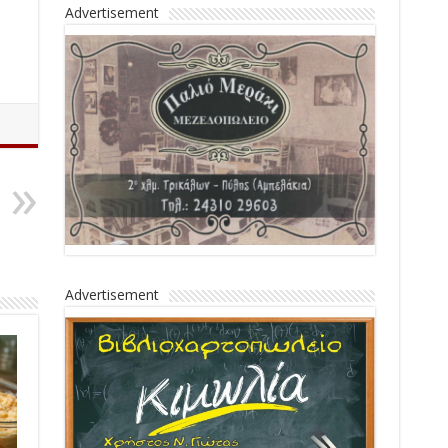
Advertisement
Advertisement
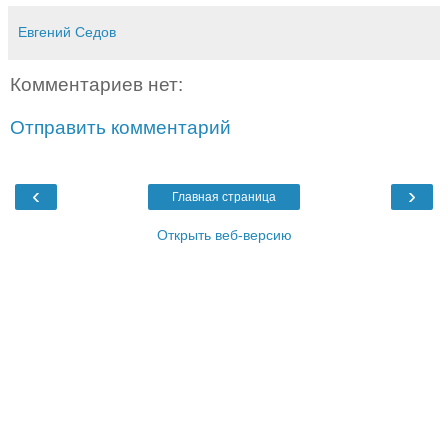
Евгений Седов
Комментариев нет:
Отправить комментарий
‹
›
Главная страница
Открыть веб-версию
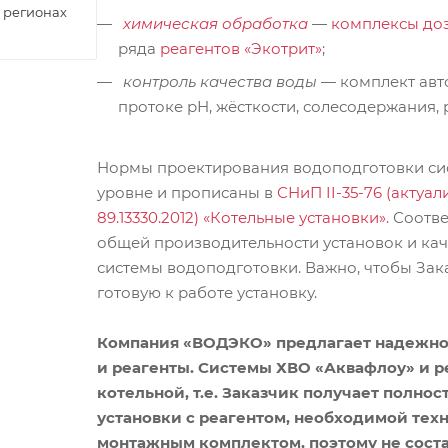
 регионах
химическая обработка
—
комплексы до
ряда
реагентов «Экотрит»
;
контроль качества воды
— комплект авт
протоке рН, жёсткости, солесодержания,
Нормы проектирования водоподготовки сис
уровне и прописаны в
СНиП II-35-76 (акту
89.13330.2012) «Котельные установки»
.
Соотве
общей производительности установок и кач
системы водоподготовки. Важно, чтобы Зак
готовую к работе установку.
Компания «ВОДЭКО» предлагает надежно
и реагенты. Системы ХВО «Аквафлоу» и р
котельной, т.е. Заказчик получает полно
установки с реагентом, необходимой те
монтажным комплектом, поэтому не соста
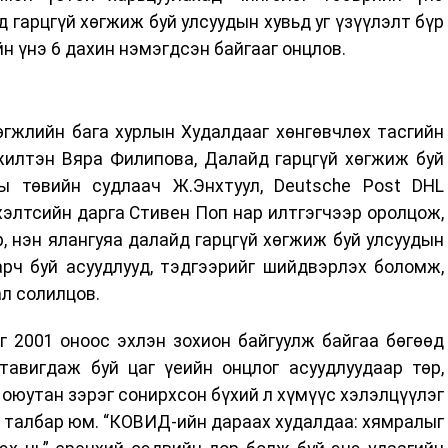
 гарцгүй хөгжиж буй улсуудын хувьд уг үзүүлэлт бүр
йн үнэ 6 дахин нэмэгдсэн байгааг онцлов.
өгжлийн бага хурлын Худалдааг хөнгөвчлөх тасгийн
жилтэн Вяра Филипова, Далайд гарцгүй хөгжиж буй
ы төвийн судлаач Ж.Энхтуул, Deutsche Post DHL
элтсийн дарга Стивен Поп нар илтгэгчээр оролцож,
, нэн ялангуяа далайд гарцгүй хөгжиж буй улсуудын
рч буй асуудлууд, тэдгээрийг шийдвэрлэх боломж,
л солилцов.
г 2001 оноос эхлэн зохион байгуулж байгаа бөгөөд
тавигдаж буй цаг үеийн онцлог асуудлуудаар төр,
 оюутан зэрэг сонирхсон бүхий л хүмүүс хэлэлцүүлэг
 талбар юм. “КОВИД-ийн дараах худалдаа: хямралыг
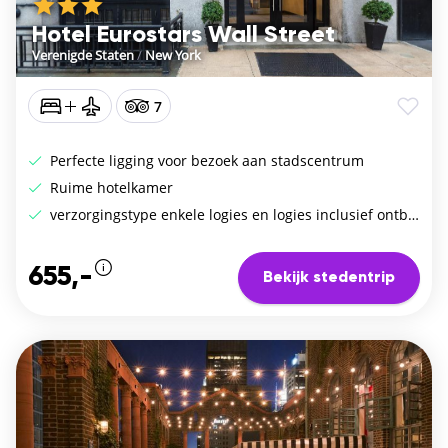
Hotel Eurostars Wall Street
Verenigde Staten
/
New York
7
Perfecte ligging voor bezoek aan stadscentrum
Ruime hotelkamer
verzorgingstype enkele logies en logies inclusief ontbijt
655,-
Bekijk stedentrip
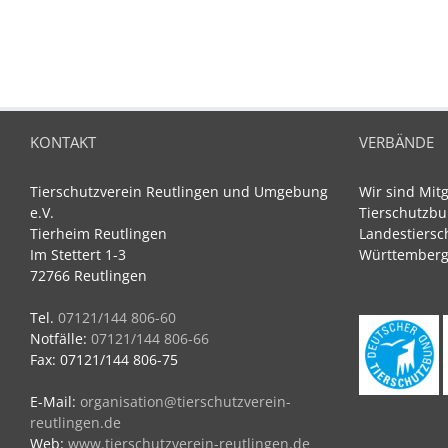
KONTAKT
VERBÄNDE
Tierschutzverein Reutlingen und Umgebung
Wir sind Mit
e.V.
Tierschutzbu
Tierheim Reutlingen
Landestiersc
Im Stettert 1-3
Württemberg 
72766 Reutlingen
Tel.
07121/144 806-60
Notfälle:
07121/144 806-66
Fax: 07121/144 806-75
E-Mail:
organisation@tierschutzverein-
reutlingen.de
Web:
www.tierschutzverein-reutlingen.de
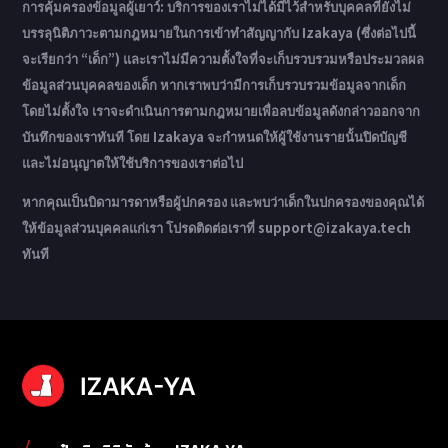
การคุ้มครองข้อมูลผู้เยาว์: บริการของเราไม่ได้มีไว้สำหรับบุคคลที่ยังไม่
บรรลุนิติภาวะตามกฎหมายในการเข้าทำสัญญากับ Izakaya (ซึ่งต่อไปนี้
จะเรียกว่า “เด็ก”) และเราไม่มีความตั้งใจที่จะเก็บรวบรวมหรือประมวลผล
ข้อมูลส่วนบุคคลของเด็ก หากเราพบว่ามีการเก็บรวบรวมข้อมูลจากเด็ก
โดยไม่ตั้งใจ เราจะดำเนินการตามกฎหมายเพื่อลบข้อมูลดังกล่าวออกจาก
บันทึกของเราทันที โดย Izakaya จะกำหนดให้ผู้ใช้งานรายนั้นปิดบัญชี
และไม่อนุญาตให้ใช้บริการของเราต่อไป
หากคุณเป็นบิดามารดาหรือผู้ปกครอง และพบว่าเด็กในปกครองของคุณได้
ให้ข้อมูลส่วนบุคคลแก่เรา โปรดติดต่อเราที่ support@izakaya.tech
ทันที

__________

• How to complete this task: Starting at the listing line that has "Евгений Седов" and stopping after the line that has "Открыть веб-версию", write those lines out again, switching "Главная страница" to "Домашняя страница" and leaving everything else unchanged.

• Response for this exercise:
Евгений Седов
Комментариев нет:
Отправить комментарий
‹
›
Домашняя страница
Открыть веб-версию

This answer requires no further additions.